The Township filed preliminary objections in the nature of a demurrer alleging that as pled the action is barred for failure to state a cause of action. The trial court sustained the preliminary objections concluding that appellants have no right to relief under the law. In sustaining the preliminary objections, the common pleas court noted that each appellant entered a guilty plea. The common pleas court noted that Pa R. Crim. P. 460 sets forth the exclusive means for taking an appeal from a summary conviction and that appellants failed to comply with the procedure set forth therein. Common pleas court concluded that once the appellants failed to exercise the appeal process set forth in Pa. R. Crim. P. 460, any right that might have existed to challenge the citation was waived. The common pleas court sustained the demurrer, and dismissed the complaint. Appellants then filed this appeal.

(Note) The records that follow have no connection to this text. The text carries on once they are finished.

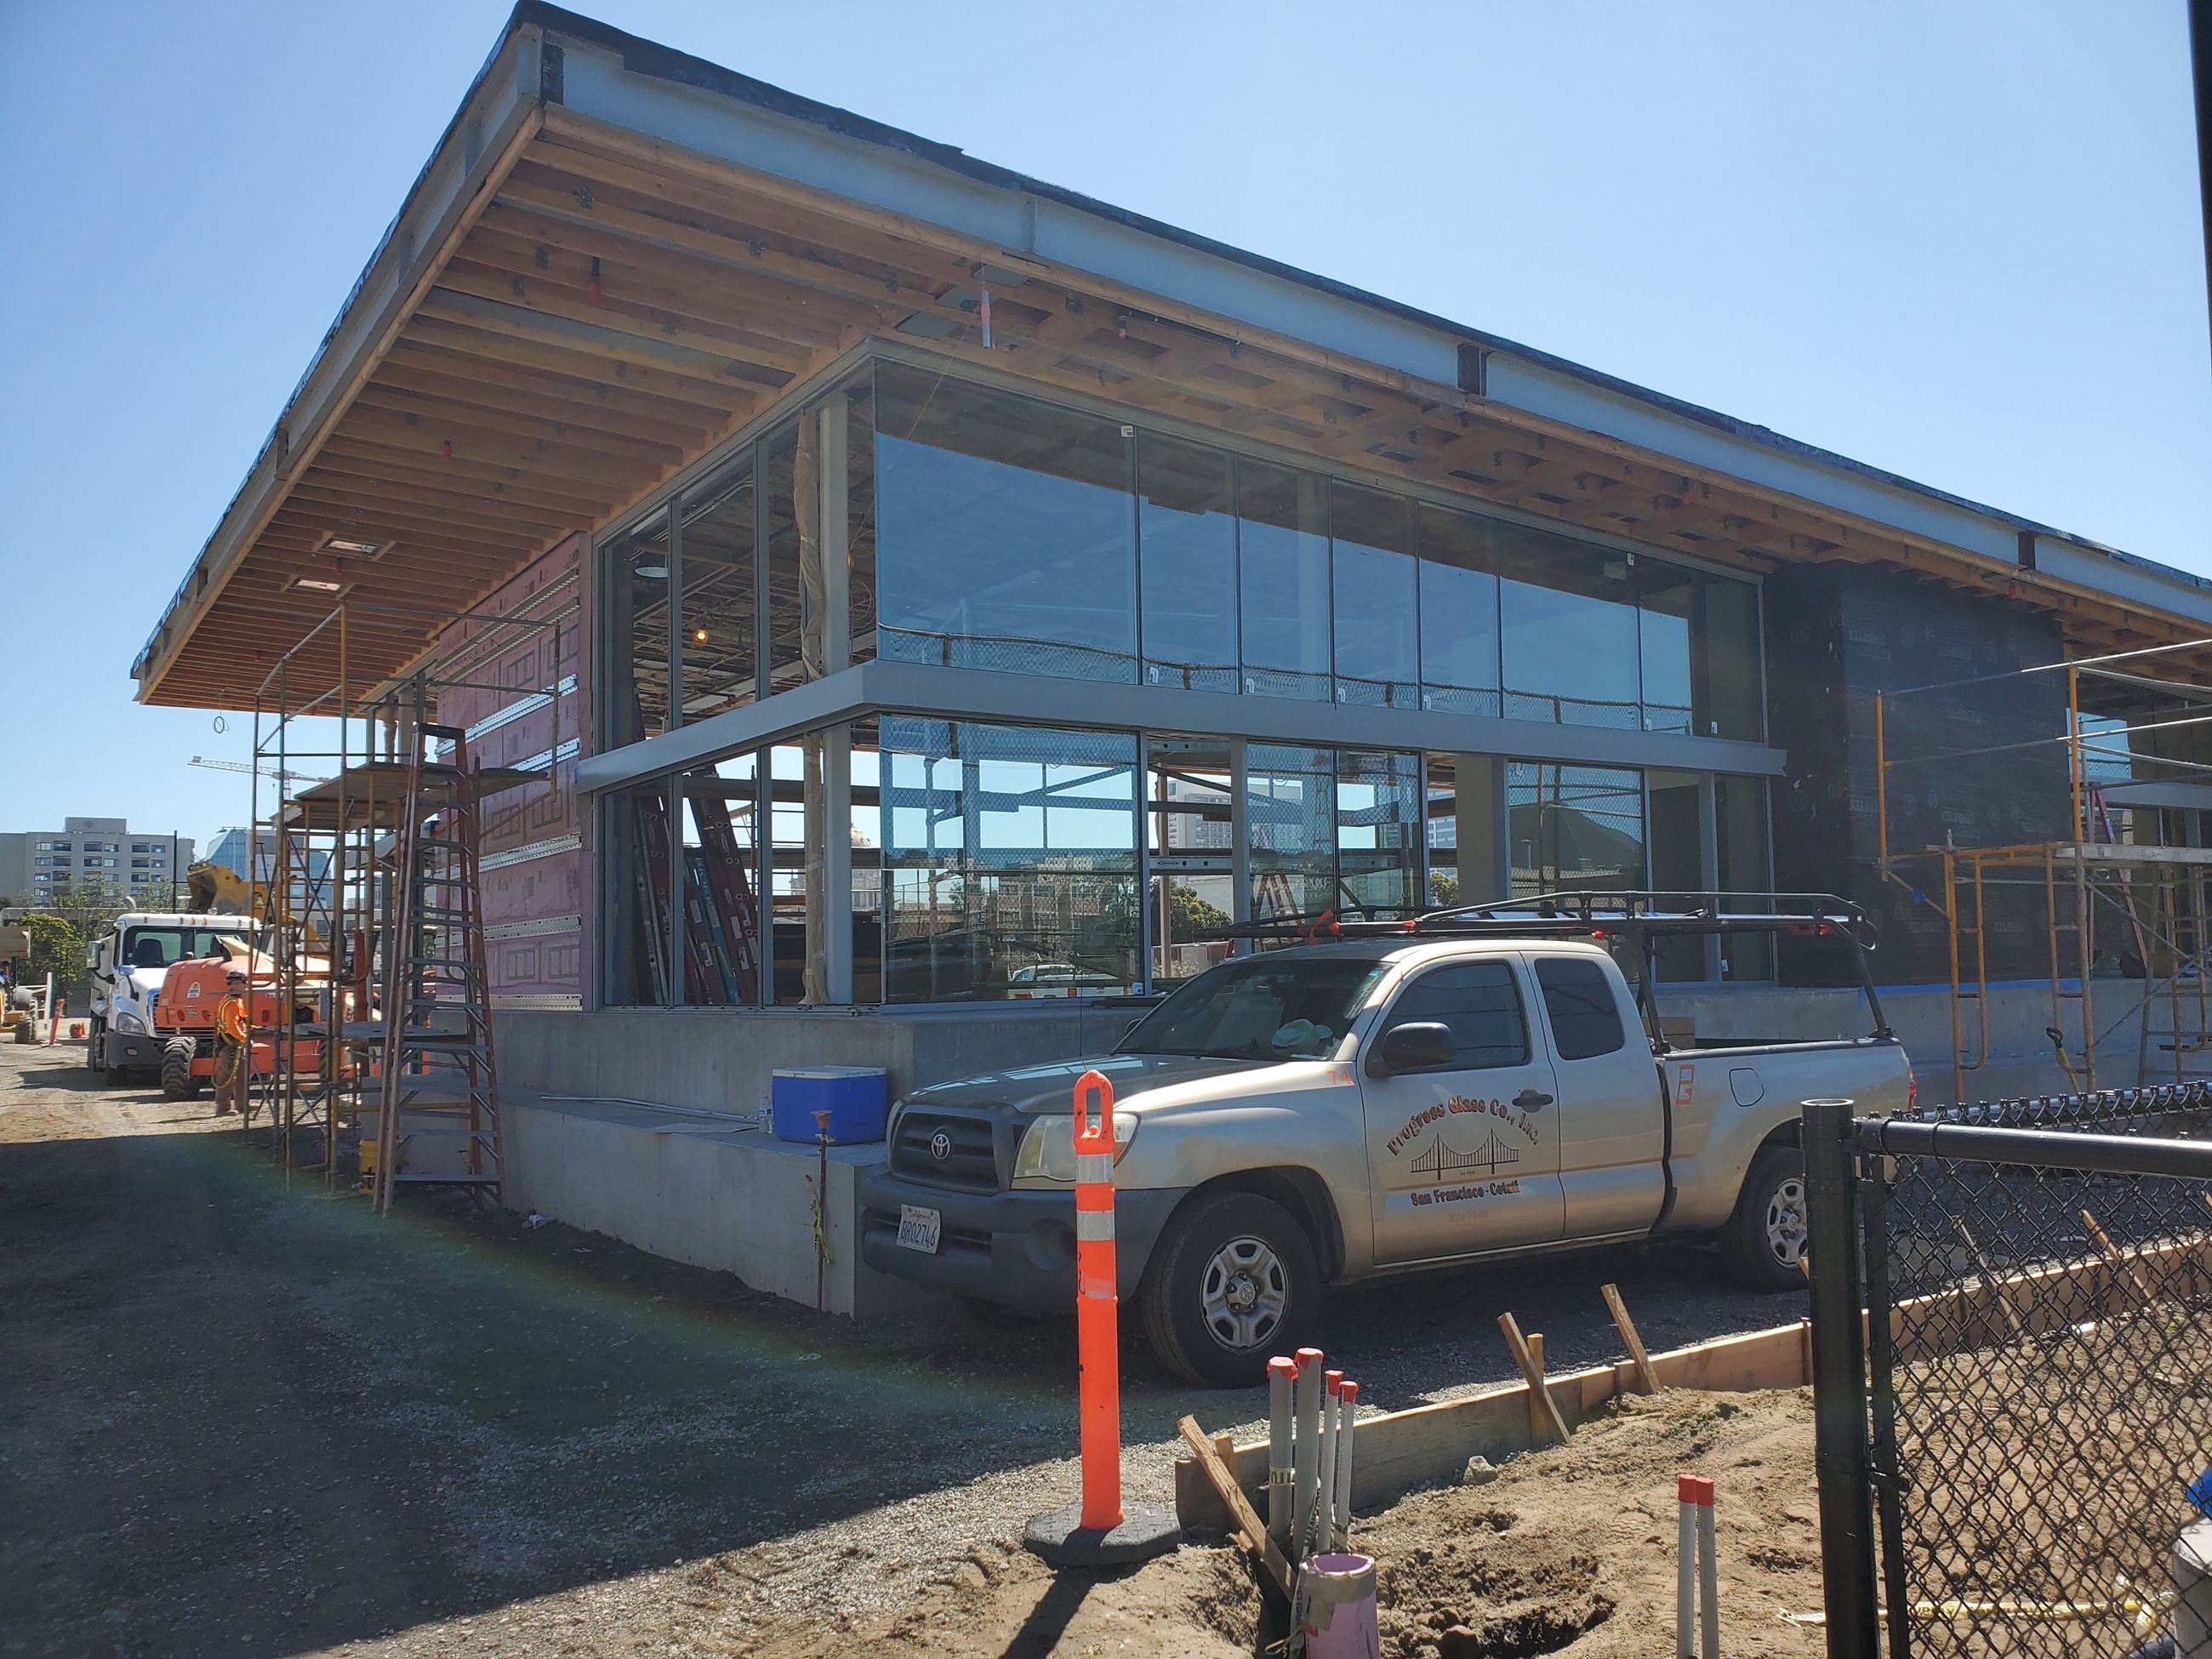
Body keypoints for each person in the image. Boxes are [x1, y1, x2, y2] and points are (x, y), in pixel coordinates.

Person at [214, 969, 251, 1118]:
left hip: (235, 1042)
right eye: (244, 982)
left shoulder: (236, 1001)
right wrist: (244, 1038)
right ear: (235, 984)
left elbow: (239, 1022)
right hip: (230, 1043)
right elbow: (232, 1026)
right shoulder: (232, 1003)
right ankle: (223, 1107)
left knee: (241, 1074)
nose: (246, 985)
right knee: (227, 1075)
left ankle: (242, 1105)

Formerly Pa. R. Crim. P. 86.
Appellants assert that in the absence of an available and adequate legal remedy that will grant them relief, equity compels the entry of a writ of mandamus. There is no authority to support the position advanced.
Initially, we note that when reviewing a common pleas court's decision sustaining preliminary objections, we look to determine whether on the facts alleged the law states with certainty that no recovery is possible. Hawks by Hawks v. Livermore, 629 A.2d 270, 271 n. 3 (1993). We must accept as true all well-pled allegations and material facts averred in the complaint as well as inferences reasonably deducible therefrom, and any doubt should be resolved in favor of overruling the demurrer. Id. Additionally, where mandamus is requested, a court may issue a writ of mandamus to compel the performance of a ministerial act or a mandatory duty only where there is a clear legal right in the petitioner and a corresponding duty in the respondent, and want of any other adequate remedy. Shaler Area School District v. Salakas, 494 Pa. 630, 636, 432 A.2d 165, 168 (1981). Mandamus may not be used to direct retraction or reversal of an action already taken in good faith and in the exercise of legitimate jurisdiction. Majestic v. Maleski, 624 A.2d 776, 778 (Pa.Cmwlth. 1993).
Herein, the availability of legal relief was predicated upon a successful challenge to the guilty plea each entered before the district justice. Pa. R. Crim. P. 460(a) provides the means to challenge the guilty plea entered by appellants. Appellants did not file a notice of appeal as required by the rules, but rather sought to challenge the guilty plea through the use of a writ of mandamus. That avenue is not available to appellants, since mandamus is not a means to challenge a guilty plea or attack summary conviction.
Accordingly, the order of the court of common pleas is affirmed.
ORDER
AND NOW, this 25th day of January 2002, the order of the Court of Common Pleas of Clearfield County is AFFIRMED.